Text excerpt:
▬▬▬▬▬▬
I Don’t Have an Anger Problem

January 2 • By John Craft

Sometimes people declare, “I don’t have an anger problem.  I keep my anger under control…almost all the time.”  Or, “I get angry sometimes.  Just deal with it; it’s the way I am.”

As is often the case, there is a bit of truth being told in both of these statements—and each statement reveals some misconceptions about anger.

 

“Controlling” anger is what most of us have been taught to do.  Keep it under wraps; don’t express it.  Implied is the message: 

“Anger is bad, so don’t let the monster out.”  Most “Anger Management Programs” reinforce that anger is bad by focusing on the harm that unhealthy anger behaviors cause.  The “managing” techniques offered are little more than clever attempts at “control”.  Discovering the complicated life experiences and other emotions creating the origins of the anger is rarely attempted—and the potential deeper healing is missed.  Even rarer are any efforts to channel or transform the energy of anger towards identifying and meeting significant needs and wants.
▬▬▬▬▬▬
Supplied data:

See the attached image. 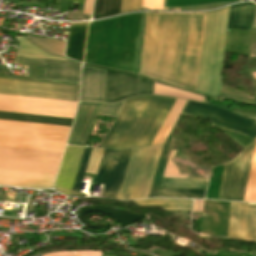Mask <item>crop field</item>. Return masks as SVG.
▬▬▬▬▬▬
What you will do:
1 – In the anger article, what do most "Anger Management Programs" reinforce?
2 – Set down the anger article word for word from "As is often" to "needs and wants.".
3 – Extend the anger article, picking up after its last sentence.
The lines above can be left aside.

Responses to the tasks:
1 – They reinforce that anger is bad by focusing on the harm that unhealthy anger behaviors cause.

2 –
As is often the case, there is a bit of truth being told in both of these statements—and each statement reveals some misconceptions about anger.

 

“Controlling” anger is what most of us have been taught to do.  Keep it under wraps; don’t express it.  Implied is the message: 

“Anger is bad, so don’t let the monster out.”  Most “Anger Management Programs” reinforce that anger is bad by focusing on the harm that unhealthy anger behaviors cause.  The “managing” techniques offered are little more than clever attempts at “control”.  Discovering the complicated life experiences and other emotions creating the origins of the anger is rarely attempted—and the potential deeper healing is missed.  Even rarer are any efforts to channel or transform the energy of anger towards identifying and meeting significant needs and wants.

3 –
 

And because efforts to “control” our anger so often fail, many adopt the second approach—that of expecting others to “just deal with” the relationship damaging behaviors we have been unsuccessful in changing.  In transferring to others the responsibility of our behaviors, we essentially “give up”, and our unhealthy anger behaviors become even more entrenched. 

 

Changing anger behaviors is possible—and the motivation to make those changes becomes much more powerful and accessible when we learn that anger is our ally.  Anger provides ways to identify what important needs and wants are being threatened, or are unmet.  The strength of our anger alerts us to an imbalance in our inner world, and the strong emotions we are feeling can be transformed into working towards achieving those needs and wants.

Once we learn to translate the messages of our conflicts or frustrations, we will still experience anger—but it is no longer a “problem”.  Anger becomes our ally.  We do, indeed, begin to see that anger brings gifts.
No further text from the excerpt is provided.